Efficient Sb2(S,Se)3/Zn(O,S) solar cells with high open-circuit voltage by controlling sulfur content in the absorber-buffer layers

Abstract

The purpose of this study is the efficiency improvement of the Sb2Se3 solar cells. In this study, an experimental Sb2Se3 solar cell (glass/Mo/MoSe2/Sb2Se3/CdS/ZnO/ZnO:Al/Ag) with an efficiency record of 9.2% has been simulated. Absorber/buffer interface engineering plays a significant role in enhancing the efficiency of Sb2Se3 solar cells. To achieve this purpose, two approaches have been considered: first, adding sulfur to Sb2Se3 absorber, and second, using an alternative buffer with a wider bandgap instead of conventional CdS buffer. The effects of various x = Se/(S + Se) ratios of Sb2(S1−xSex)3 absorber layer on the photovoltaic performance were investigated. For Sb2(S,Se)3/CdS solar cell, optimum Se/(S + Se) mole fraction of 0.6 < x < 0.8 leads to improved efficiency. Also, ZnO1−ySy buffer layer was applied to replace the conventional CdS buffer layer of Sb2Se3 solar cells to reduce parasitic absorption and improve the short-circuit current density (Jsc). Bandgap for ZnO1−ySy semiconductor is higher than CdS. So, this leads to improved external quantum efficiency at short wavelengths. Optimization of band alignment through ZnO1−ySy buffer layer reduces interface carrier recombination and improves open-circuit voltage (Voc).
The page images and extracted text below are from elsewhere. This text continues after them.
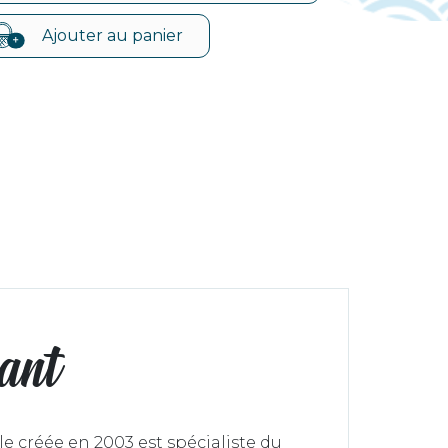
sant
e créée en 2003 est spécialiste du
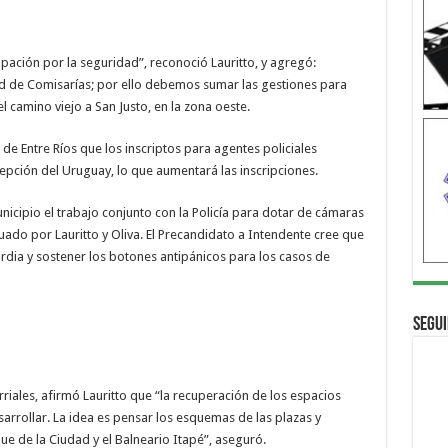
pación por la seguridad”, reconoció Lauritto, y agregó:
d de Comisarías; por ello debemos sumar las gestiones para
 camino viejo a San Justo, en la zona oeste.
 de Entre Ríos que los inscriptos para agentes policiales
pción del Uruguay, lo que aumentará las inscripciones.
nicipio el trabajo conjunto con la Policía para dotar de cámaras
nuado por Lauritto y Oliva. El Precandidato a Intendente cree que
rdia y sostener los botones antipánicos para los casos de
Segui
riales, afirmó Lauritto que “la recuperación de los espacios
arrollar. La idea es pensar los esquemas de las plazas y
que de la Ciudad y el Balneario Itapé”, aseguró.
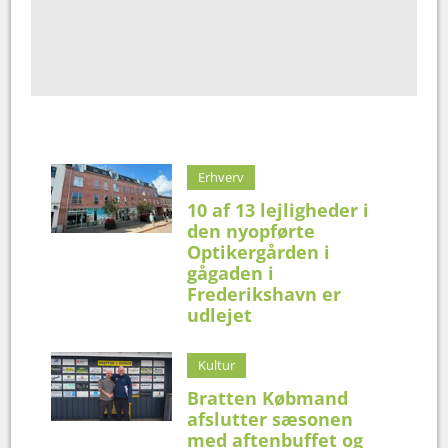
Erhverv
10 af 13 lejligheder i
den nyopførte
Optikergården i
gågaden i
Frederikshavn er
udlejet
Kultur
Bratten Købmand
afslutter sæsonen
med aftenbuffet og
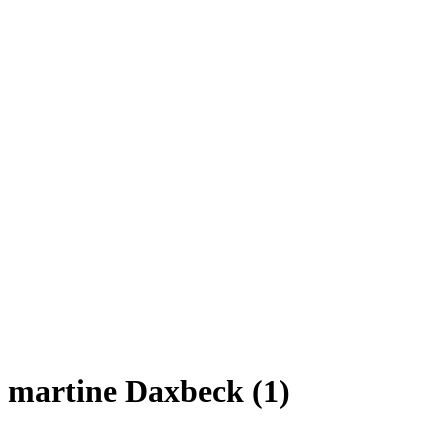
martine Daxbeck (1)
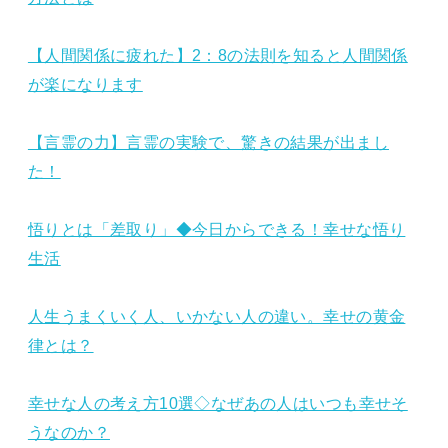
【人間関係に疲れた】2：8の法則を知ると人間関係
が楽になります
【言霊の力】言霊の実験で、驚きの結果が出まし
た！
悟りとは「差取り」◆今日からできる！幸せな悟り
生活
人生うまくいく人、いかない人の違い。幸せの黄金
律とは？
幸せな人の考え方10選◇なぜあの人はいつも幸せそ
うなのか？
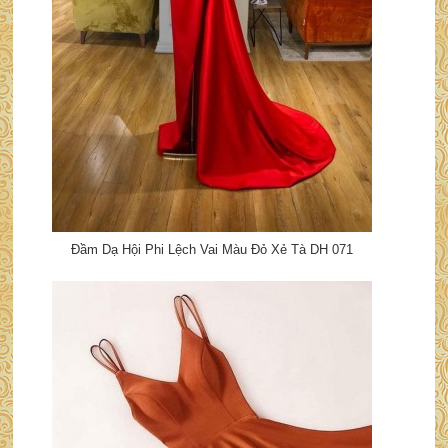
Đầm Dạ Hội Phi Lệch Vai Màu Đỏ Xẻ Tà DH 071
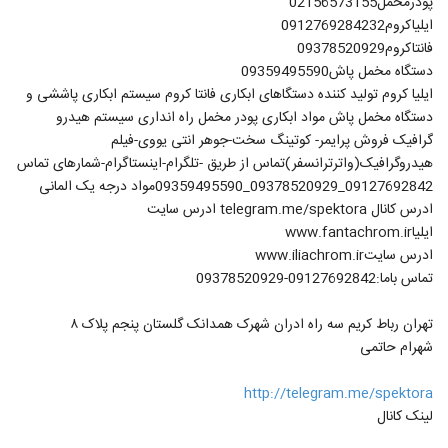
پودرمخمل02156573155
ایلیاکروم0912769284232
فانتاکروم09378520929
دستگاه مخمل پاش09359495590
ایلیا کروم تولید کننده دستگاهای ابکاری فانتا کروم سیستم ابکاری پاششی و
دستگاه مخمل پاش مواد ابکاری پودر مخمل راه انداری سیستم هیدرو
گرافیک فروش پرایمر- کوتینگ سخت-جوهر انتی یووی-فیلم
هیدروگرافیک(واترترانسفر)تماس از طریق -تلگرام-اینستاگرام-شمارهای تماس
09127692842_09378520929_09359495590مواد درجه یک المانی
ادرس کانال telegram.me/spektora ادرس سایت
ایلیاwww.fantachrom.ir
ادرس سایتwww.iliachrom.ir
تماس باما:09127692842-09378520929
تهران رباط کریم سه راه ادران شهرک همدانک گلستان پنجم پلاک ۸
شهرام حاتمی
http://telegram.me/spektora
لینک کانال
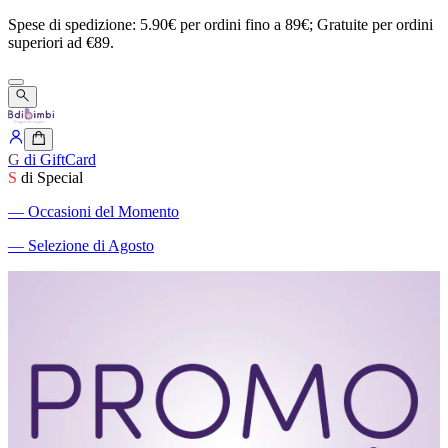
Spese
di
spedizione:
5.90€
per
ordini
fino
a
89€;
Gratuite
per
ordini
superiori
ad
€89.
G
di GiftCard
S
di Special
―
Occasioni del Momento
―
Selezione di Agosto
The band alignment at the Sb2(S1−xSex)3/ZnO1−ySy interface is optimized by adjusting the selenium-to-sulfur ratio in the absorber layer and sulfur-to-oxygen ratio in the buffer layer. This work reveals that the most suitable interface for Sb2(S1−xSex)3/ZnO1−ySy heterojunction is formed when sulfur mole fractions ranging 0.5–0.6 in the Zn(O,S) buffer layer and 0.1–0.2 in the Sb2(S,Se)3 absorber layer. The results show that the efficiency improves from 9.2% to 15.65%, which represents a 70% improvement compared with the conventional Sb2Se3/CdS solar cell.